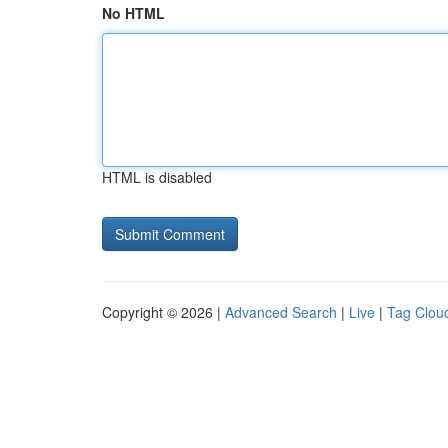
No HTML
HTML is disabled
Copyright © 2026 |
Advanced Search
|
Live
|
Tag Clou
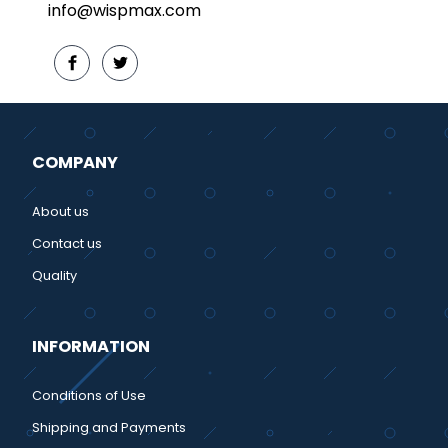
info@wispmax.com
COMPANY
About us
Contact us
Quality
INFORMATION
Conditions of Use
Shipping and Payments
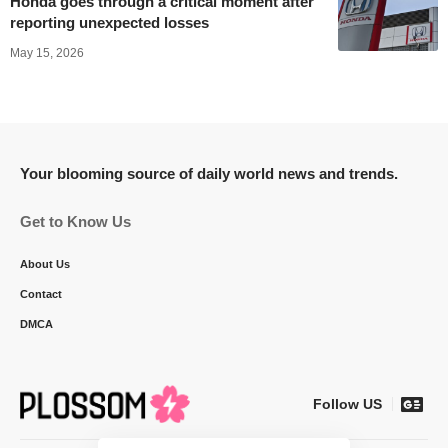
Honda goes through a critical moment after
reporting unexpected losses
May 15, 2026
Your blooming source of daily world news and trends.
Get to Know Us
About Us
Contact
DMCA
Follow US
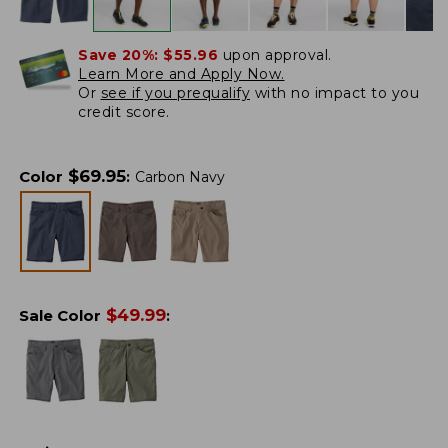
Save 20%:
$55.96
upon approval.
Learn More and Apply Now.
Or
see if you prequalify
with no impact to you
credit score.
$
69.95
Color
:
Carbon Navy
$
49.99
Sale Color
:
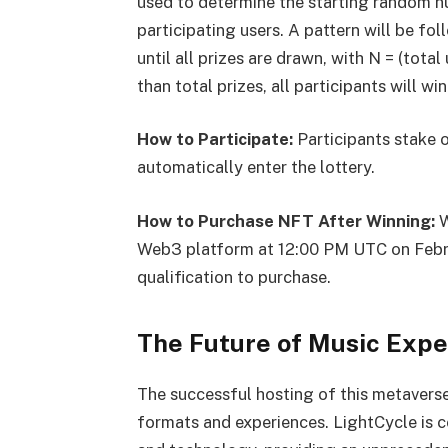
used to determine the starting random n
participating users. A pattern will be f
until all prizes are drawn, with N = (total
than total prizes, all participants will win
How to Participate:
Participants stake o
automatically enter the lottery.
How to Purchase NFT After Winning:
W
Web3 platform at 12:00 PM UTC on Februa
qualification to purchase.
The Future of Music Expe
The successful hosting of this metaverse
formats and experiences. LightCycle is c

=-=-=-=-=

Work to be completed
Can you recast the lines of the entries above, from the line holding "info@wispmax.com" through the line holding "Shipping and Payments", inclusive, as a numbered list with any blank lines left out?

Expected answer
1. info@wispmax.com
2. COMPANY
3. About us
4. Contact us
5. Quality
6. INFORMATION
7. Conditions of Use
8. Shipping and Payments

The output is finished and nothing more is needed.